• _QUESTIONS_:
1 > In the high availability deployment guide, what retention policy is set for the PostgreSQL backups?
2 > Write the next part of the high availability deployment guide, picking up after its final line.

• _EXTRACT_:
+ + + +
High Availability Deployment¶
Configure Keycloak and PostgreSQL for high availability with automatic failover.
Architecture Overview¶
%%{init: {'theme':'base', 'themeVariables': { 'primaryColor':'#00b8d9','primaryTextColor':'#fff','primaryBorderColor':'#0097a7','lineColor':'#00acc1','secondaryColor':'#006064','tertiaryColor':'#fff'}}}%%
graph TD
ingress["⚡ Ingress"]
kc1["🔐 Keycloak<br/>Pod 1"]
kc2["🔐 Keycloak<br/>Pod 2"]
kc3["🔐 Keycloak<br/>Pod 3"]
pg_primary["🗄️ PostgreSQL<br/>Primary"]
pg_replica1["🗄️ PostgreSQL<br/>Replica 1"]
pg_replica2["🗄️ PostgreSQL<br/>Replica 2"]
ingress --> kc1
ingress --> kc2
ingress --> kc3
kc1 --> pg_primary
kc2 --> pg_primary
kc3 --> pg_primary
pg_primary --> pg_replica1
pg_primary --> pg_replica2
style ingress fill:#00838f,stroke:#006064,color:#fff
style kc1 fill:#00838f,stroke:#006064,color:#fff
style kc2 fill:#00838f,stroke:#006064,color:#fff
style kc3 fill:#00838f,stroke:#006064,color:#fff
style pg_primary fill:#1565c0,stroke:#0d47a1,color:#fff
style pg_replica1 fill:#1565c0,stroke:#0d47a1,color:#fff
style pg_replica2 fill:#1565c0,stroke:#0d47a1,color:#fff
Quick Start: HA Configuration¶
Keycloak HA¶
apiVersion: vriesdemichael.github.io/v1
kind: Keycloak
metadata:
name: keycloak
namespace: keycloak-system
spec:
replicas: 3 # HA: minimum 3 replicas
resources:
requests:
cpu: 500m
memory: 1Gi
limits:
cpu: 2000m
memory: 2Gi
# Pod anti-affinity: spread across nodes
affinity:
podAntiAffinity:
requiredDuringSchedulingIgnoredDuringExecution:
- labelSelector:
matchLabels:
app: keycloak
topologyKey: kubernetes.io/hostname
database:
type: cnpg
cluster: keycloak-db
namespace: keycloak-db
ingress:
enabled: true
className: nginx
hostname: keycloak.example.com
PostgreSQL HA¶
apiVersion: postgresql.cnpg.io/v1
kind: Cluster
metadata:
name: keycloak-db
namespace: keycloak-db
spec:
instances: 3 # 1 primary + 2 replicas
primaryUpdateStrategy: unsupervised # Automatic failover
minSyncReplicas: 1
maxSyncReplicas: 2
# Spread across zones
affinity:
podAntiAffinityType: required
topologyKey: topology.kubernetes.io/zone
storage:
size: 100Gi
storageClass: fast-ssd
backup:
barmanObjectStore:
destinationPath: s3://backups/keycloak-db
s3Credentials:
accessKeyId:
name: backup-s3-credentials
key: ACCESS_KEY_ID
secretAccessKey:
name: backup-s3-credentials
key: ACCESS_SECRET_KEY
wal:
compression: gzip
data:
compression: gzip
retentionPolicy: "30d"
+ + + +
• _DATASET RECORDS_:
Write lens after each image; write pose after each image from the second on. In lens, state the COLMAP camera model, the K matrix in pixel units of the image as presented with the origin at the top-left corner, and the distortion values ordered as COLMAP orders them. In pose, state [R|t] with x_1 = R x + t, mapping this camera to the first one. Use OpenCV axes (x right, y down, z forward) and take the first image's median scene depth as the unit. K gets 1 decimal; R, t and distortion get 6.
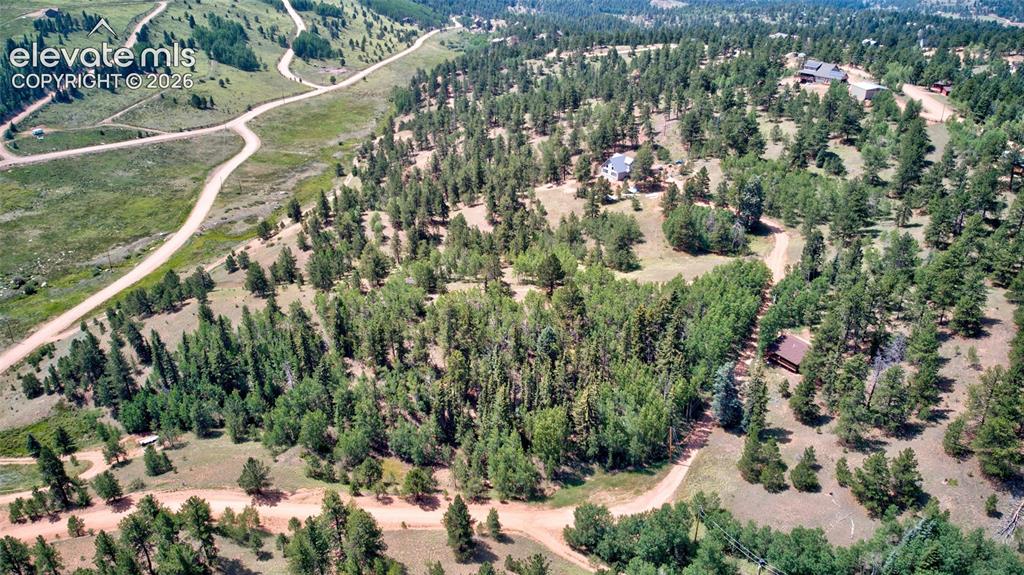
lens RADIAL K [[747.1, 0, 506.7], [0, 747.1, 288.5], [0, 0, 1]] dist [0.142278, -0.303787]
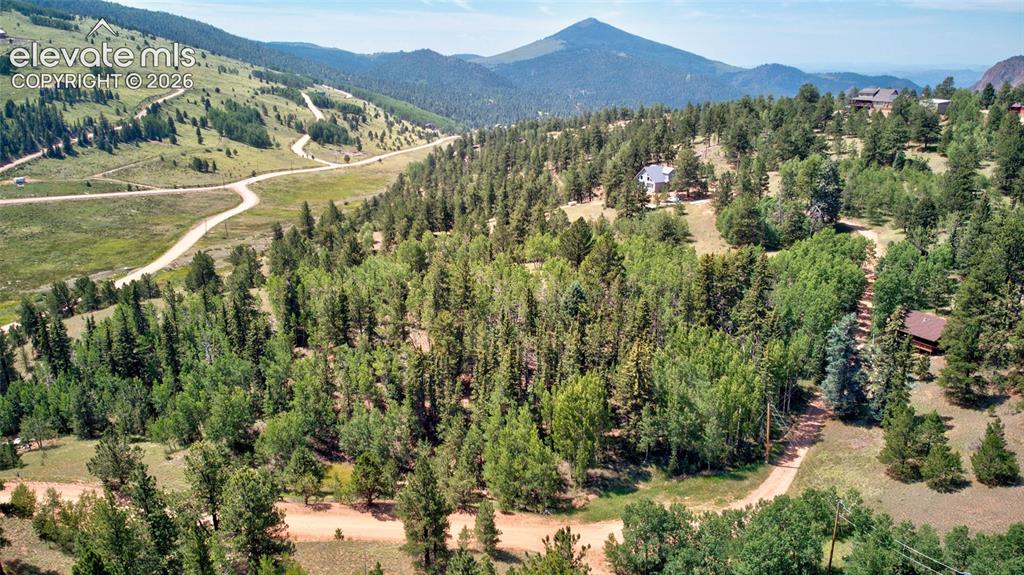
lens RADIAL K [[747.1, 0, 506.7], [0, 747.1, 288.5], [0, 0, 1]] dist [0.142278, -0.303787]
pose [[0.999593, 0.007319, -0.027588, 0.005236], [-0.011886, 0.985505, -0.169228, 0.091747], [0.025950, 0.169487, 0.985191, 0.156822]]
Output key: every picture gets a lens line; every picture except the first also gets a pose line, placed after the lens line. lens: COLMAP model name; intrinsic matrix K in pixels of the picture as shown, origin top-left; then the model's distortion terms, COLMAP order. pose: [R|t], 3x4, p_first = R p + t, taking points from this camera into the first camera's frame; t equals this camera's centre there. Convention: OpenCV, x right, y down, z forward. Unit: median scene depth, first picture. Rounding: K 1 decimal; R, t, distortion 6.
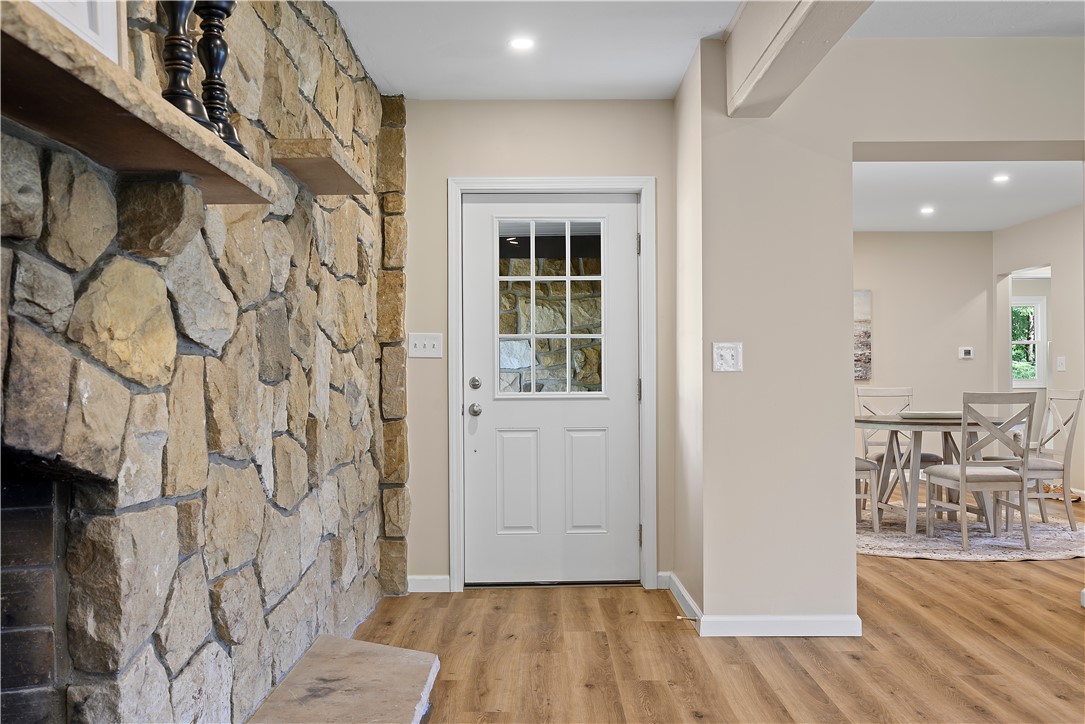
lens RADIAL K [[934.2, 0, 542.5], [0, 934.2, 362.0], [0, 0, 1]] dist [-0.002726, -0.000959]
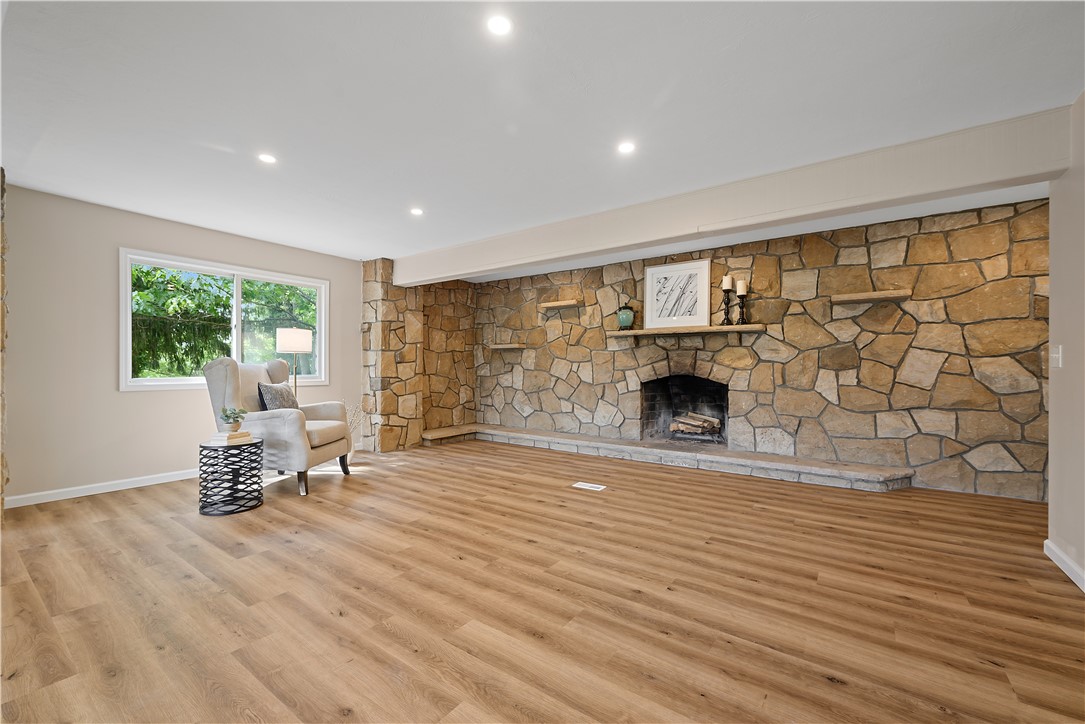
lens RADIAL K [[437.6, 0, 544.9], [0, 437.6, 367.2], [0, 0, 1]] dist [0.001296, -0.000095]
pose [[-0.581888, 0.003308, -0.813262, 1.330607], [0.007423, 0.999972, -0.001243, 0.006600], [0.813235, -0.006761, -0.581896, 0.888284]]
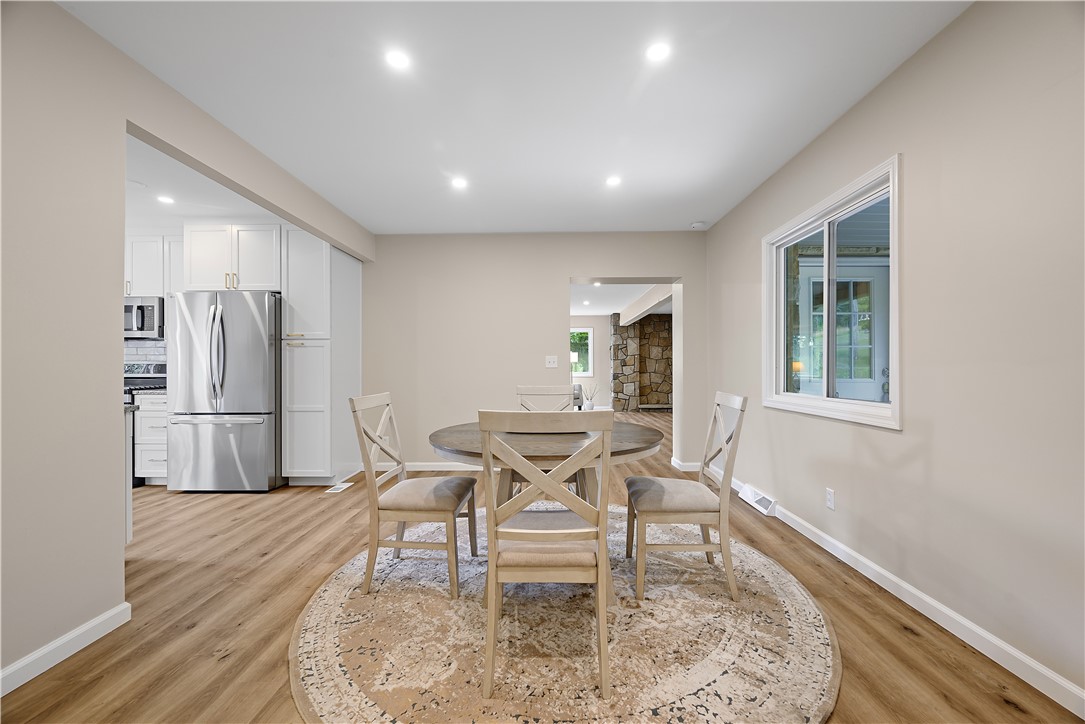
lens RADIAL K [[437.6, 0, 544.9], [0, 437.6, 367.2], [0, 0, 1]] dist [0.001296, -0.000095]
pose [[-0.999729, 0.008309, 0.021740, 0.784320], [0.008080, 0.999911, -0.010587, 0.022007], [-0.021826, -0.010408, -0.999708, 2.719490]]
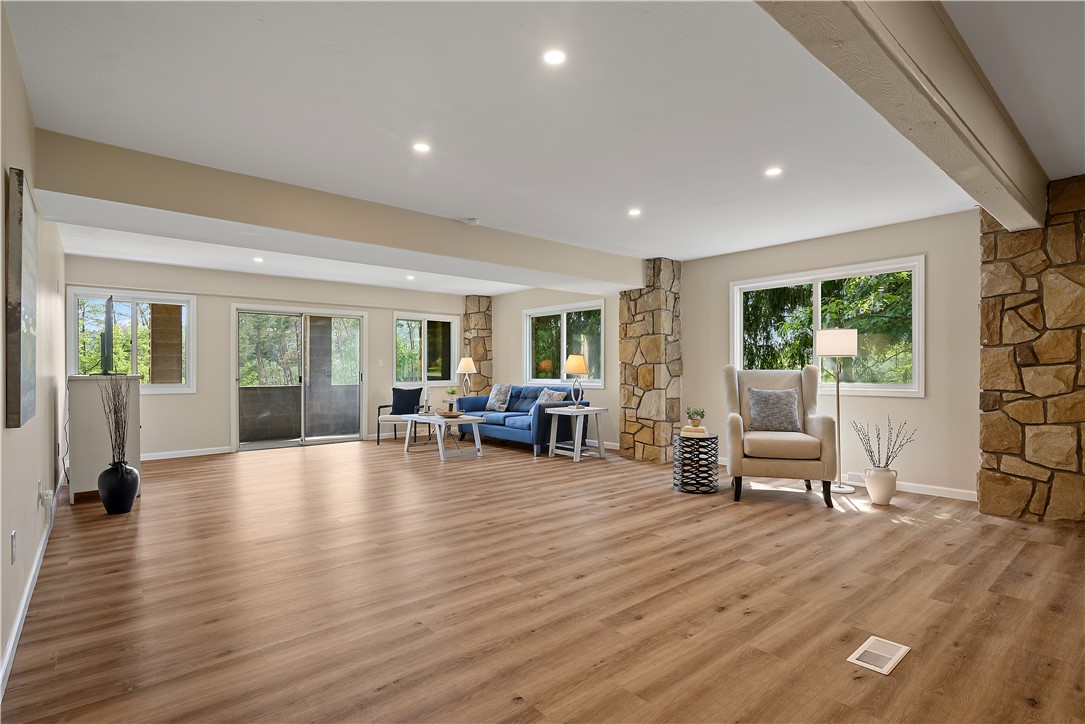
lens RADIAL K [[529.3, 0, 546.8], [0, 529.3, 370.7], [0, 0, 1]] dist [-0.001647, -0.000442]
pose [[-0.649255, 0.005804, 0.760549, 0.063889], [-0.002699, 0.999947, -0.009934, 0.008697], [-0.760566, -0.008503, -0.649205, 0.985939]]
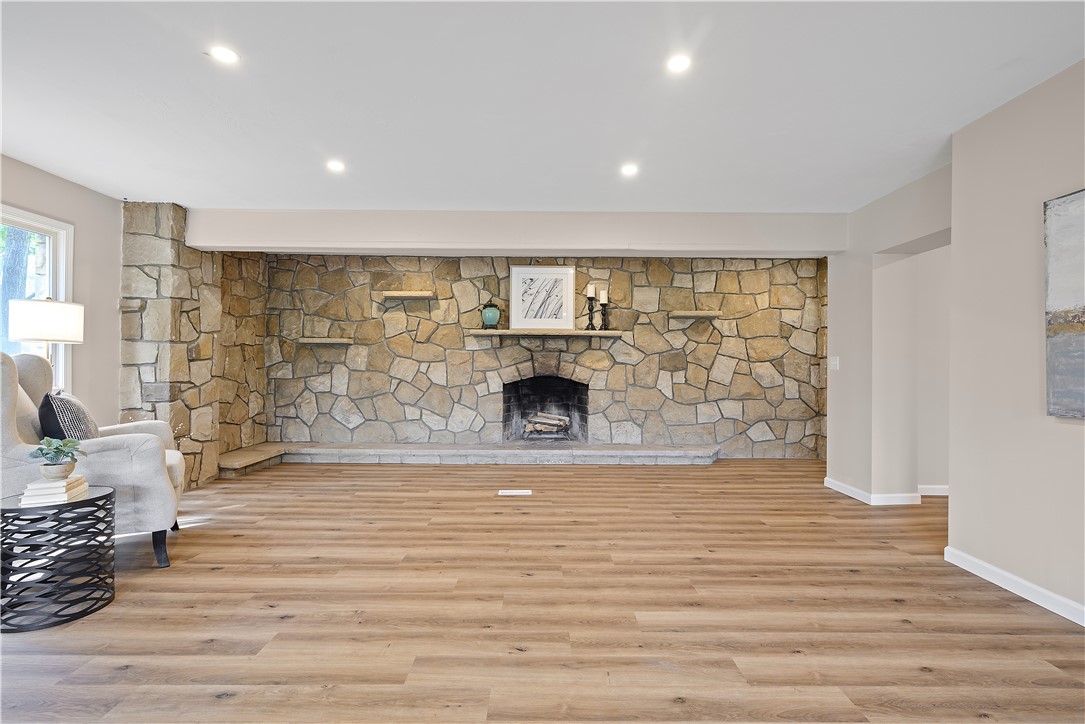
lens RADIAL K [[498.0, 0, 542.3], [0, 498.0, 364.5], [0, 0, 1]] dist [0.000949, -0.000187]
pose [[-0.000331, -0.002051, -0.999998, 1.598867], [0.002018, 0.999996, -0.002051, -0.001523], [0.999998, -0.002019, -0.000327, 0.358322]]
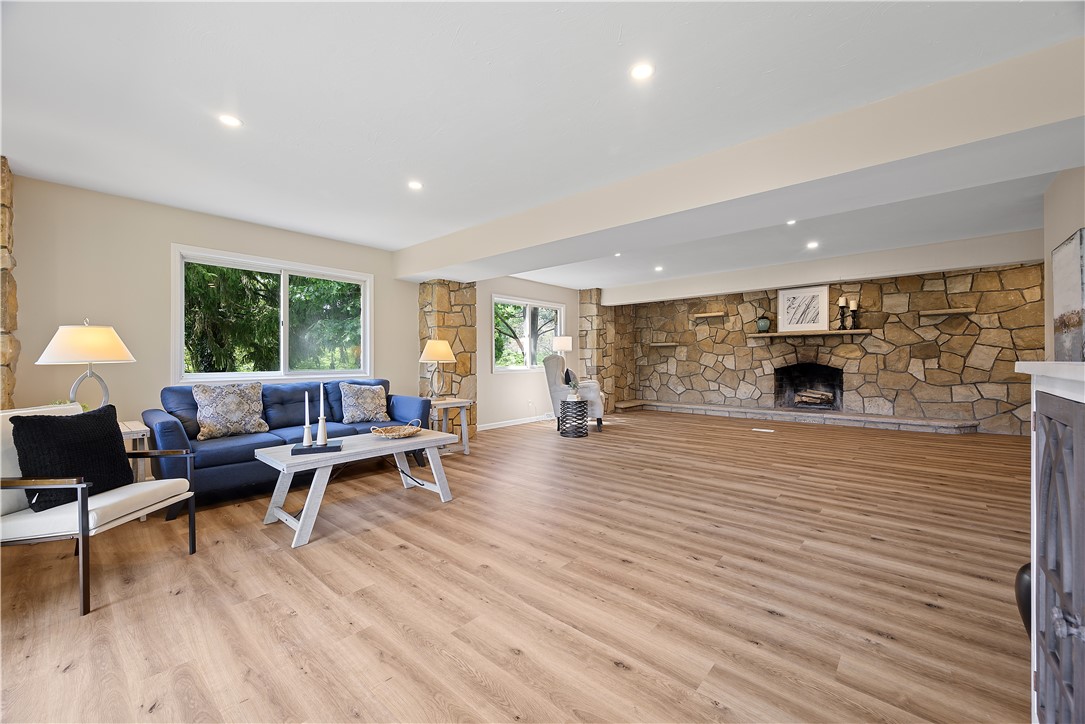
+ + + +
• _LIST OF ANSWERS_:
1 > The retention policy is "30d", or 30 days.

2 >
Component Configuration¶
1. Operator HA¶
helm install keycloak-operator ./charts/keycloak-operator \
--namespace keycloak-operator-system \
--create-namespace \
--set replicas=2 \
--set resources.requests.cpu=200m \
--set resources.requests.memory=512Mi
2. Load Balancer Configuration¶
Ingress (Recommended):
ingress:
enabled: true
className: nginx
annotations:
nginx.ingress.kubernetes.io/affinity: cookie
nginx.ingress.kubernetes.io/session-cookie-name: keycloak-affinity
nginx.ingress.kubernetes.io/session-cookie-hash: sha1
hostname: keycloak.example.com
Service LoadBalancer (Cloud):
service:
type: LoadBalancer
annotations:
service.beta.kubernetes.io/aws-load-balancer-type: nlb
service.beta.kubernetes.io/aws-load-balancer-cross-zone-load-balancing-enabled: "true"
3. Pod Disruption Budget¶
apiVersion: policy/v1
kind: PodDisruptionBudget
metadata:
name: keycloak-pdb
namespace: keycloak-system
spec:
minAvailable: 2
selector:
matchLabels:
app: keycloak
4. Resource Limits¶
Keycloak:
PostgreSQL:
resources:
requests:
cpu: 1000m
memory: 2Gi
limits:
cpu: 2000m
memory: 4Gi
postgresql:
parameters:
max_connections: "200"
shared_buffers: "512MB"
effective_cache_size: "2GB"
Failover Testing¶
Simulate Keycloak Pod Failure¶
# Kill a Keycloak pod
kubectl delete pod keycloak-0 -n keycloak-system
# Watch rollout
kubectl get pods -n keycloak-system -w
# Verify traffic continues (2/3 pods handling requests)
# New pod starts automatically
Simulate Database Primary Failure¶
# Identify primary
kubectl get cluster keycloak-db -n keycloak-db \
-o jsonpath='{.status.currentPrimary}'
# Delete primary pod
kubectl delete pod keycloak-db-1 -n keycloak-db
# Watch failover (30-60 seconds)
kubectl get cluster keycloak-db -n keycloak-db -w
# Verify new primary elected
kubectl get cluster keycloak-db -n keycloak-db \
-o jsonpath='{.status.currentPrimary}'
Simulate Node Failure¶
# Cordon node (simulates failure)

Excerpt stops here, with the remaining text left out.